Los ricos, aún más ricos
Quizá sea exagerado afirmar que estamos a las puertas de una Tercera Guerra Mundial como empieza a decir más de uno, pero cada vez son más organismos internacionales los que sospechan que la creciente desigualdad es el mayor riesgo al que se enfrentarán nuestras sociedades en la próxima década. El Foro Económico Mundial, el FMI o la OCDE ya han alertado sobre los peligros de esta deriva que está registrando el mundo desarrollado en el que —simplificando— los ricos son pocos y cada vez más ricos, y los que menos tienen son cada vez más y sus ganancias disminuyen. La brecha se acrecienta. En Estados Unidos, los datos son escandalosos. En ese país, como señala The Economist, el 1% de la población con más ingresos ha pasado de detentar el 10% de la riqueza al 20% en los últimos treinta años.
Este fenómeno del aumento de la disparidad de ingresos entre ricos y pobres, que se inició ya en 1980, se ha acelerado con la crisis. El salario medio en Wall Street, por ejemplo, ha crecido en plena Gran Depresión durante los dos últimos años en un 17% alcanzando los 281.000 euros. En general, como contaba en este periódico Sandro Pozzi el pasado jueves, las retribuciones en el sector financiero suben mientras se recortan plantillas.
Solo Latinoamérica y amplias zonas de África, de donde no tenemos datos para analizar la tendencia, se salvan de una deriva tan escandalosa. Mientras la riqueza se concentra y crece de manera desmedida, las clases medias y las menos favorecidas se empobrecen hasta el paroxismo. Es una deriva peligrosa e inmoral en la que España destaca de manera especial. El índice Gini que mide esa brecha entre ricos y pobres se ha disparado desde 2008, año inicial de la crisis, hasta convertir a este país en el más desigual de la eurozona. La coyuntura económica y, sobre todo, las políticas imperantes están dando al traste con uno de los logros más importantes de la democracia española, que logró situar a España entre los países de mayor desarrollo humano del planeta, un índice que tiene en cuenta el acceso general de la población a la riqueza, la educación y la sanidad.

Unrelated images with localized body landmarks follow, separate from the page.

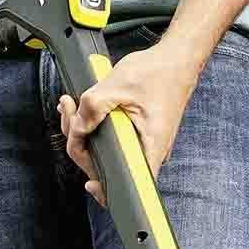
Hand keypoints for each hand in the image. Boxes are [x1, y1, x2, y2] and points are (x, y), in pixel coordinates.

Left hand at [58, 38, 201, 206]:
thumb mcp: (116, 86)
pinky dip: (95, 125)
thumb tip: (76, 127)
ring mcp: (144, 142)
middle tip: (71, 113)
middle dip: (81, 143)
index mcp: (150, 146)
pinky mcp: (138, 133)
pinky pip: (112, 137)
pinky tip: (86, 108)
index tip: (91, 185)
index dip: (106, 188)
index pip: (128, 184)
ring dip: (84, 130)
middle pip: (107, 164)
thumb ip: (92, 107)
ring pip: (106, 149)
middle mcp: (149, 150)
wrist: (178, 60)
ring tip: (74, 105)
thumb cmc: (158, 72)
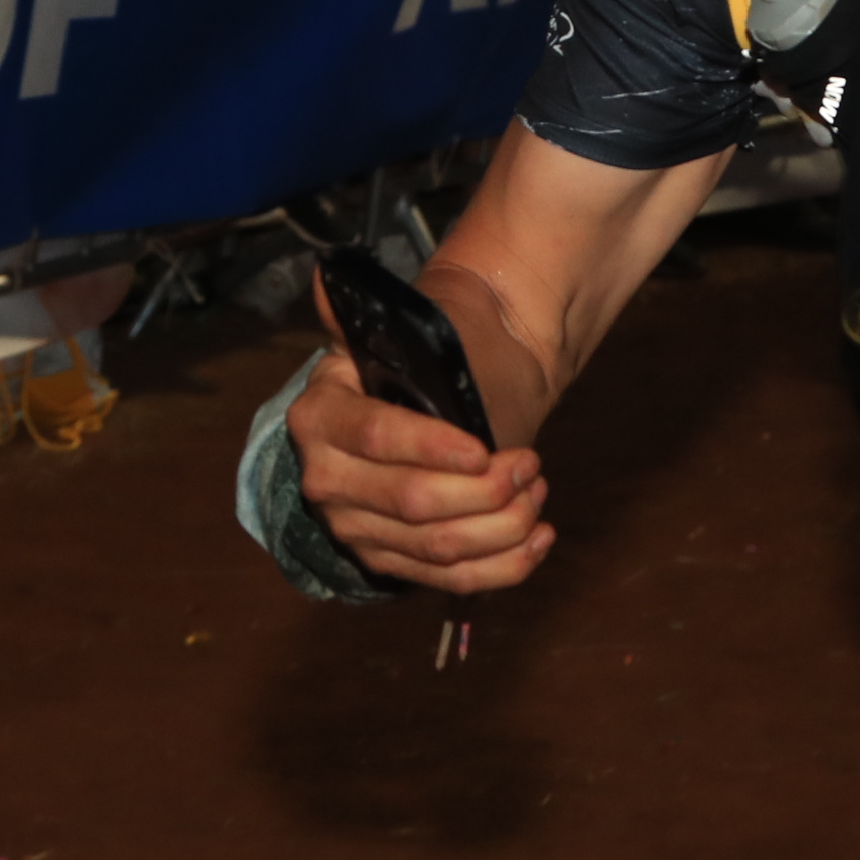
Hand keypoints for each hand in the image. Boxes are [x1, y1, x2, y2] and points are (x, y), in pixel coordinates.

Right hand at [288, 290, 553, 594]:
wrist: (444, 397)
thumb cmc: (427, 361)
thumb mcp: (397, 331)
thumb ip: (357, 313)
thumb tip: (324, 277)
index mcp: (320, 416)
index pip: (375, 439)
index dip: (431, 448)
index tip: (485, 448)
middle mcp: (326, 481)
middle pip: (412, 503)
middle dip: (484, 490)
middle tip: (531, 463)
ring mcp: (357, 530)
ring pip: (438, 548)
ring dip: (502, 525)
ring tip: (538, 488)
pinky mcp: (394, 564)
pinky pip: (452, 582)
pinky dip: (504, 567)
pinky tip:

La pobreza por sí sola no genera un malestar social suficiente como para desatar un conflicto de mayores consecuencias. Es la desigualdad y la injusticia intrínseca que conlleva la que provoca las peores tensiones. Latinoamérica debe en gran parte su pasada inestabilidad política al hecho de ocupar el primer puesto en desigualdad social. Tras los gravísimos altercados vividos este verano en las minas de Sudáfrica está el hecho de que el 80% de las reservas de platino del mundo están en ese país mientras su población no acaba de beneficiarse de ello.
La situación es explosiva. En Sudáfrica, como en Grecia, como en España, el paro afecta ya a una cuarta parte de la población activa. Son países, sin embargo, en los que hay grandes fortunas, salarios estratosféricos y, nuevamente, unas políticas económicas de corte radicalmente liberal que, como la lluvia fina, una parte de la sociedad acepta como algo natural. El mismo día en que Oliver Wyman cifraba en 53.745 millones de euros las necesidades de la banca española para sanearse, en algunas tertulias públicas no se hablaba del insoportable peso de esas entidades financieras mal gestionadas que tanto dinero han perdido —o desviado— y que ahora hay que rescatar. No. Se hablaba de que el Estado de bienestar que tenemos es insostenible. Y como ese es el mantra de los que gobiernan, el resultado obvio es una injusta transferencia del dinero de los contribuyentes hacia esas entidades.